Bartolomeu Silva é vice-diretor do Atheneu e afirma que as aulas perdidas quando o professor é designado para o cargo não são repostas. “Quando há greve, tudo bem, os professores tentam repor embora seja muito difícil. Mas se o professor é contratado em maio, por exemplo, não há obrigatoriedade de dar o conteúdo anterior. Ele pode passar um trabalho ou fazer uma prova para recuperar a nota. Mas a aula mesmo não é reposta”, explica Bartolomeu. Falta de professores por alguns meses é mais comum do que pelo ano letivo inteiro.

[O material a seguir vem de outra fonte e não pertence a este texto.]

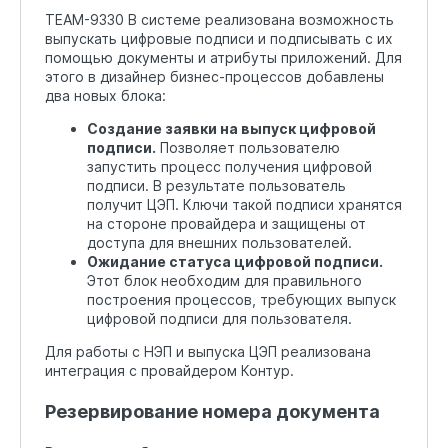
TEAM-9330 В системе реализована возможность
выпускать цифровые подписи и подписывать с их
помощью документы и атрибуты приложений. Для
этого в дизайнер бизнес-процессов добавлены
два новых блока:
Создание заявки на выпуск цифровой
подписи.
Позволяет пользователю
запустить процесс получения цифровой
подписи. В результате пользователь
получит ЦЭП. Ключи такой подписи хранятся
на стороне провайдера и защищены от
доступа для внешних пользователей.
Ожидание статуса цифровой подписи.
Этот блок необходим для правильного
построения процессов, требующих выпуск
цифровой подписи для пользователя.
Для работы с НЭП и выпуска ЦЭП реализована
интеграция с провайдером Контур.
Резервирование номера документа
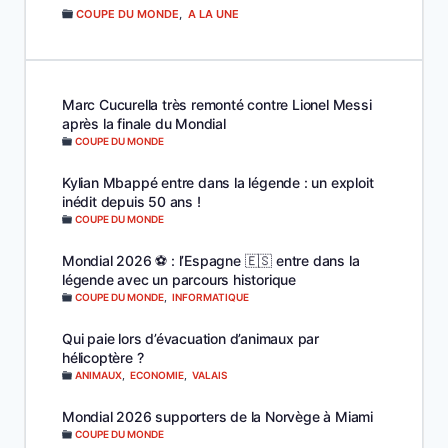
COUPE DU MONDE
,
A LA UNE
Marc Cucurella très remonté contre Lionel Messi
après la finale du Mondial
COUPE DU MONDE
Kylian Mbappé entre dans la légende : un exploit
inédit depuis 50 ans !
COUPE DU MONDE
Mondial 2026 ⚽️ : l’Espagne 🇪🇸 entre dans la
légende avec un parcours historique
COUPE DU MONDE
,
INFORMATIQUE
Qui paie lors d’évacuation d’animaux par
hélicoptère ?
ANIMAUX
,
ECONOMIE
,
VALAIS
Mondial 2026 supporters de la Norvège à Miami
COUPE DU MONDE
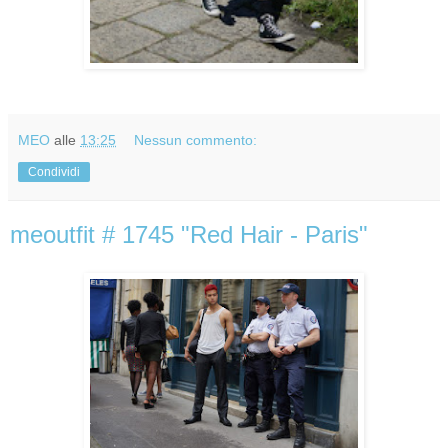
MEO
alle
13:25
Nessun commento:
Condividi
meoutfit # 1745 "Red Hair - Paris"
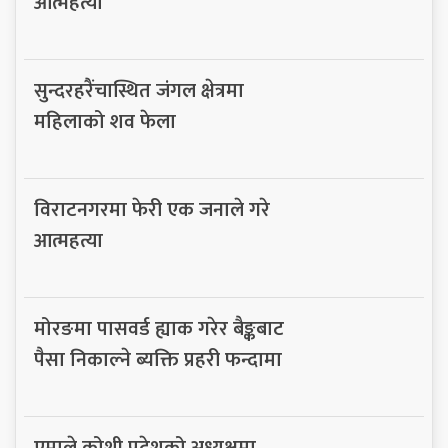
आत्महत्या
सुन्दरहरैंचास्थित जंगल क्षेत्रमा
महिलाको शव फेला
विराटनगरमा फेरी एक जनाले गरे
आत्महत्या
मोरङमा पासवर्ड ह्याक गरेर बैङ्कबाट
पैसा निकाल्ने ब्यक्ति प्रहरी फन्दामा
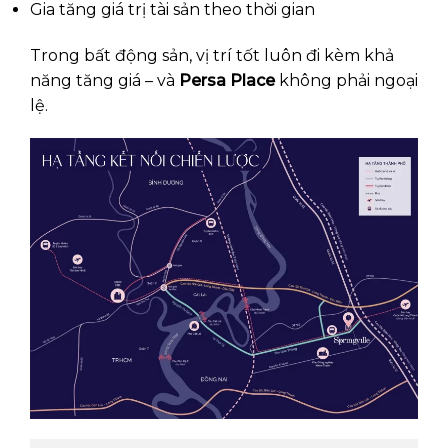
Gia tăng giá trị tài sản theo thời gian
Trong bất động sản, vị trí tốt luôn đi kèm khả
năng tăng giá – và
Persa Place
không phải ngoại
lệ.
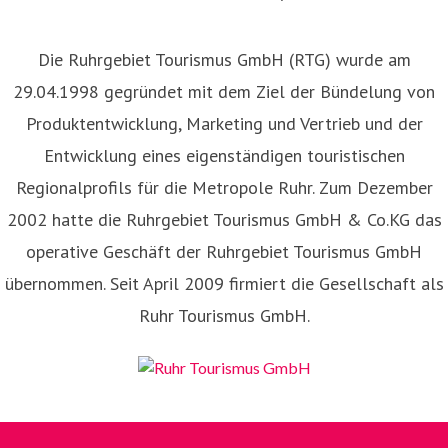
Die Ruhrgebiet Tourismus GmbH (RTG) wurde am
29.04.1998 gegründet mit dem Ziel der Bündelung von
Produktentwicklung, Marketing und Vertrieb und der
Entwicklung eines eigenständigen touristischen
Regionalprofils für die Metropole Ruhr. Zum Dezember
2002 hatte die Ruhrgebiet Tourismus GmbH & Co.KG das
operative Geschäft der Ruhrgebiet Tourismus GmbH
übernommen. Seit April 2009 firmiert die Gesellschaft als
Ruhr Tourismus GmbH.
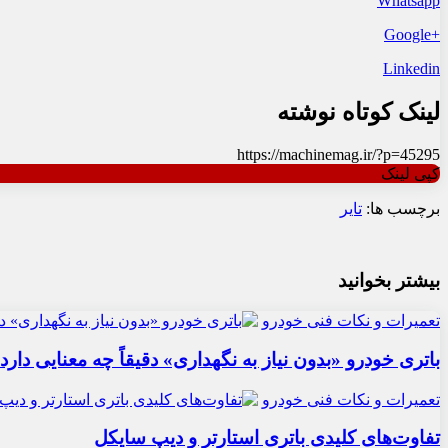
Whatsapp
+Google
Linkedin
لینک کوتاه نوشته
https://machinemag.ir/?p=45295
کپی لینک
برچسب ها:
تایر
بیشتر بخوانید
تعمیرات و نکات فنی خودرو
باتری خودرو «بدون نیاز به نگهداری» دقیقاً چه معنایی دارد
تعمیرات و نکات فنی خودرو
تفاوت‌های کلیدی باتری استارتر و دیپ سایکل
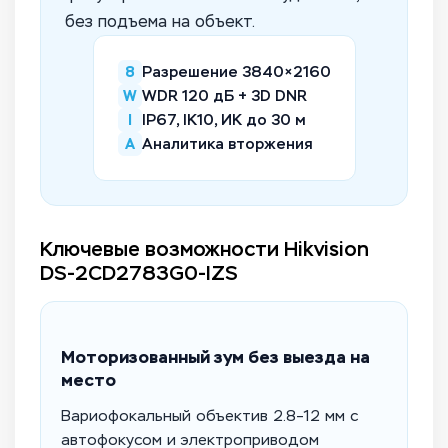
без подъема на объект.
8
Разрешение 3840×2160
W
WDR 120 дБ + 3D DNR
I
IP67, IK10, ИК до 30 м
A
Аналитика вторжения
Ключевые возможности Hikvision
DS-2CD2783G0-IZS
Моторизованный зум без выезда на
место
Вариофокальный объектив 2.8–12 мм с
автофокусом и электроприводом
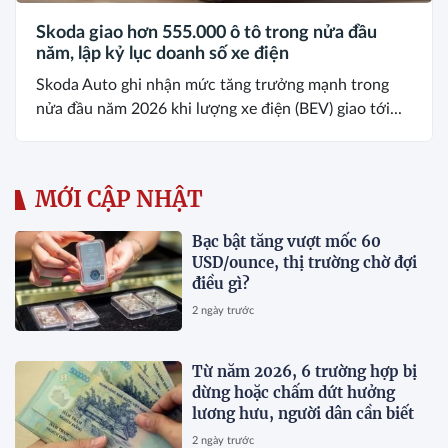
Skoda giao hơn 555.000 ô tô trong nửa đầu
năm, lập kỷ lục doanh số xe điện
Skoda Auto ghi nhận mức tăng trưởng mạnh trong
nửa đầu năm 2026 khi lượng xe điện (BEV) giao tới...
MỚI CẬP NHẬT
Bạc bật tăng vượt mốc 60
USD/ounce, thị trường chờ đợi
điều gì?
2 ngày trước
Từ năm 2026, 6 trường hợp bị
dừng hoặc chấm dứt hưởng
lương hưu, người dân cần biết
2 ngày trước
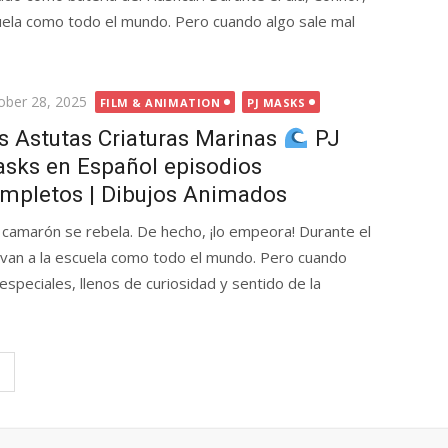
uela como todo el mundo. Pero cuando algo sale mal
ted
ober 28, 2025
FILM & ANIMATION
PJ MASKS
s Astutas Criaturas Marinas
PJ
sks en Español episodios
mpletos | Dibujos Animados
camarón se rebela. De hecho, ¡lo empeora! Durante el
 van a la escuela como todo el mundo. Pero cuando
 especiales, llenos de curiosidad y sentido de la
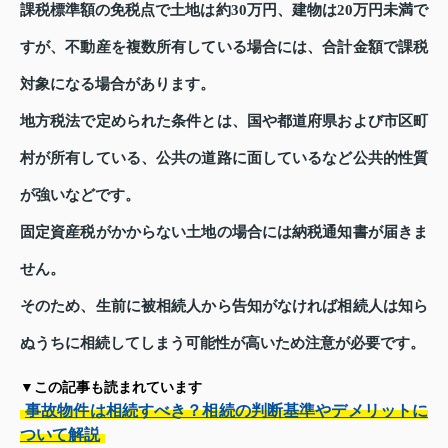
課税標準額の免税点で土地は約30万円、建物は20万円未満で
すが、不動産を複数所有している場合には、合計金額で課税
対象になる場合があります。
地方税法で定められた条件とは、国や都道府県および市区町
村が所有している、公共の道路に面しているなど公共的性質
が強いなどです。
固定資産税がかからない土地の場合には納税通知書が届きま
せん。
そのため、生前に被相続人から告知がなければ相続人は知ら
ぬうちに相続してしまう可能性が高いため注意が必要です。
▼この記事も読まれています
事故物件は相続すべき？相続の判断基準やデメリットに
ついて解説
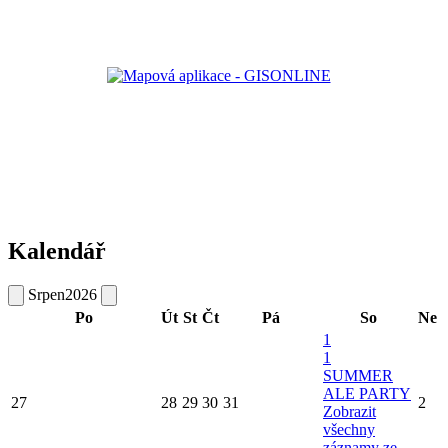
Kalendář
Srpen
2026
Po
Út
St
Čt
Pá
So
Ne
1
1
SUMMER
ALE PARTY
27
28
29
30
31
2
Zobrazit
všechny
záznamy ze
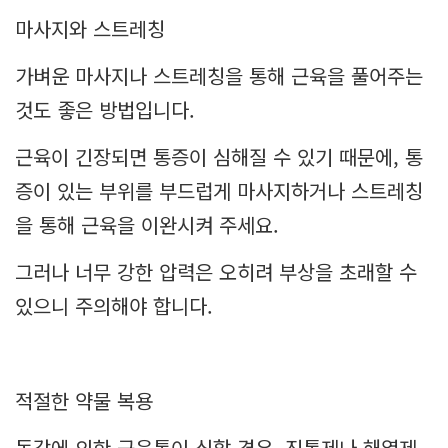
마사지와 스트레칭
가벼운 마사지나 스트레칭을 통해 근육을 풀어주는
것도 좋은 방법입니다.
근육이 긴장되면 통증이 심해질 수 있기 때문에, 통
증이 있는 부위를 부드럽게 마사지하거나 스트레칭
을 통해 근육을 이완시켜 주세요.
그러나 너무 강한 압력은 오히려 부상을 초래할 수
있으니 주의해야 합니다.
적절한 약물 복용
독감에 의한 근육통이 심할 경우, 진통제나 해열제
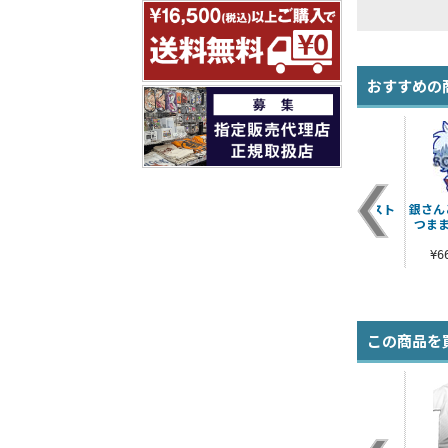
おすすめの
r.
白夜叉 湯のみ
坂田銀時 スーツVer.
白夜叉 つままれスト
銀さん
プ
160cmタペストリー
ラップ その2
つま
¥990（税込）
¥7,480（税込）
¥660（税込）
¥
この商品を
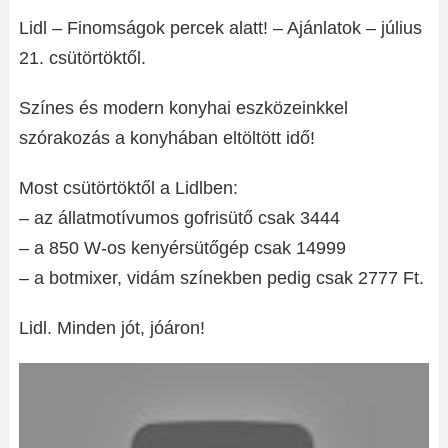
Lidl – Finomságok percek alatt! – Ajánlatok – július
21. csütörtöktől.
Színes és modern konyhai eszközeinkkel
szórakozás a konyhában eltöltött idő!
Most csütörtöktől a Lidlben:
– az állatmotívumos gofrisütő csak 3444
– a 850 W-os kenyérsütőgép csak 14999
– a botmixer, vidám színekben pedig csak 2777 Ft.
Lidl. Minden jót, jóáron!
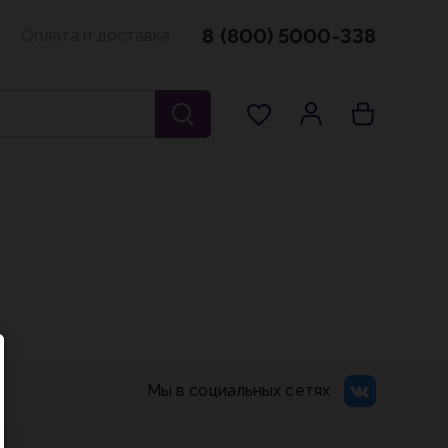
8 (800) 5000-338
Оплата и доставка
Мы в социальных сетях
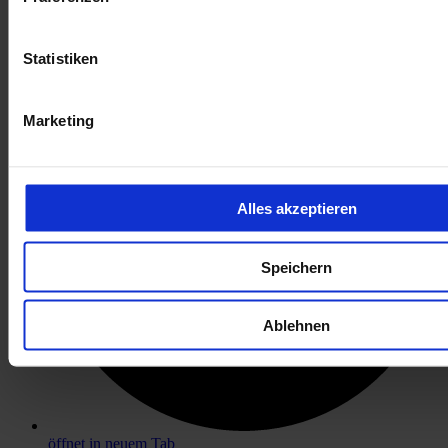
öffnet in neuem Tab
Statistiken
Marketing
Alles akzeptieren
Speichern
Ablehnen
öffnet in neuem Tab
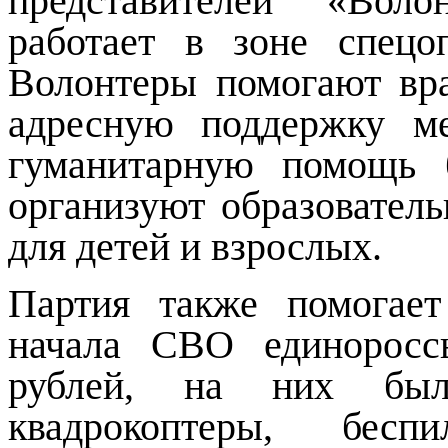
представителей «Воло
работает в зоне спецо
Волонтеры помогают вра
адресную поддержку м
гуманитарную помощь 
организуют образовател
для детей и взрослых.
Партия также помогае
начала СВО единоросс
рублей, на них были
квадрокоптеры, беспи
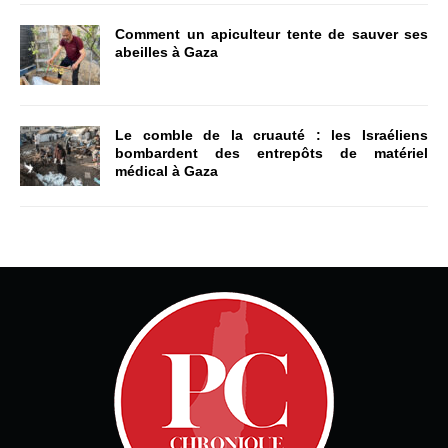
Comment un apiculteur tente de sauver ses
abeilles à Gaza
Le comble de la cruauté : les Israéliens
bombardent des entrepôts de matériel
médical à Gaza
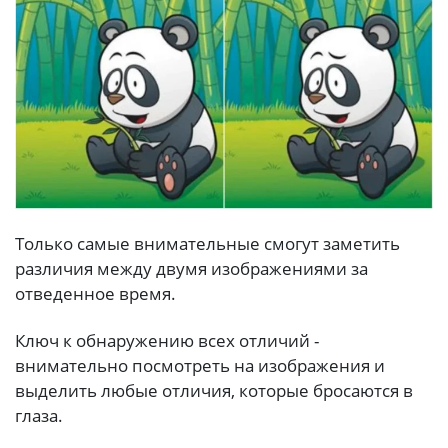
Только самые внимательные смогут заметить
различия между двумя изображениями за
отведенное время.
Ключ к обнаружению всех отличий -
внимательно посмотреть на изображения и
выделить любые отличия, которые бросаются в
глаза.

Para Cláudia Santa Rosa mesmo quando a ausência é por semanas ou meses, as perdas são irreparáveis. “Perde-se a sistematização do conteúdo. A própria greve traz isso, porque as aulas aos sábados não têm a mesma freqüência do horário normal”, diz, acrescentando que esse é um dos principais motivos para o abismo entre a escola de ensino básico pública e as universidades públicas. “No Ensino Fundamental e Médio, 85% dos alunos são de escolas públicas. Mas no Ensino Superior, apenas 15% das vagas são preenchidas por alunos do ensino público. O que está no meio do caminho é a precarização do ensino público básico”, complementa. 

Bate-papo

» Betânia Ramalho, Secretária de Educação

Quais os benefícios da unificação do currículo?

Esse currículo já estava de certa forma em vigor. Então, temos um documento orientador que serve de referência para os professores e escolas. São necessários ajustes para adequá-lo aos referenciais curriculares e pretendemos também novas revisões para deixar mais claro os objetivos, as metas dessas diretrizes.

Antes as escolas tinham liberdade para decidir a quantidade de aulas em cada disciplina?

Como estou na secretaria há quatro meses, não tenho como falar. Mas é bom lembrar que o Ensino Médio não foi formatado, concebido, a partir de disciplinas, mas a partir de áreas do conhecimento. São três áreas: ciências exatas e naturais, linguagem e ciências humanas e sociais. As escolas é que trabalham a partir de disciplinas porque os professores são contratados seguindo esse critério.

Temos casos de alunos que passaram até um ano letivo inteiro sem professor em algumas disciplinas. Como lidar com isso?

Essa é uma realidade que nós encontramos e reflete a descontinuidade das políticas de educação do Estado nos últimos anos. O que estamos procurando é promover “aulões” para que o aluno tenha acesso aos conteúdos.

Mas mesmo assim há perdas em relação ao aluno que acompanha a disciplina durante todo o ano letivo.

Sim, com certeza. Não se recupera o tempo perdido. E é justamente por isso que não concordamos com essa greve. Não se resolve os problemas da noite para o dia. Estamos chegando agora e o Estado não teve uma política contínua. Foram 10 secretários em oito anos. Precisamos de tempo.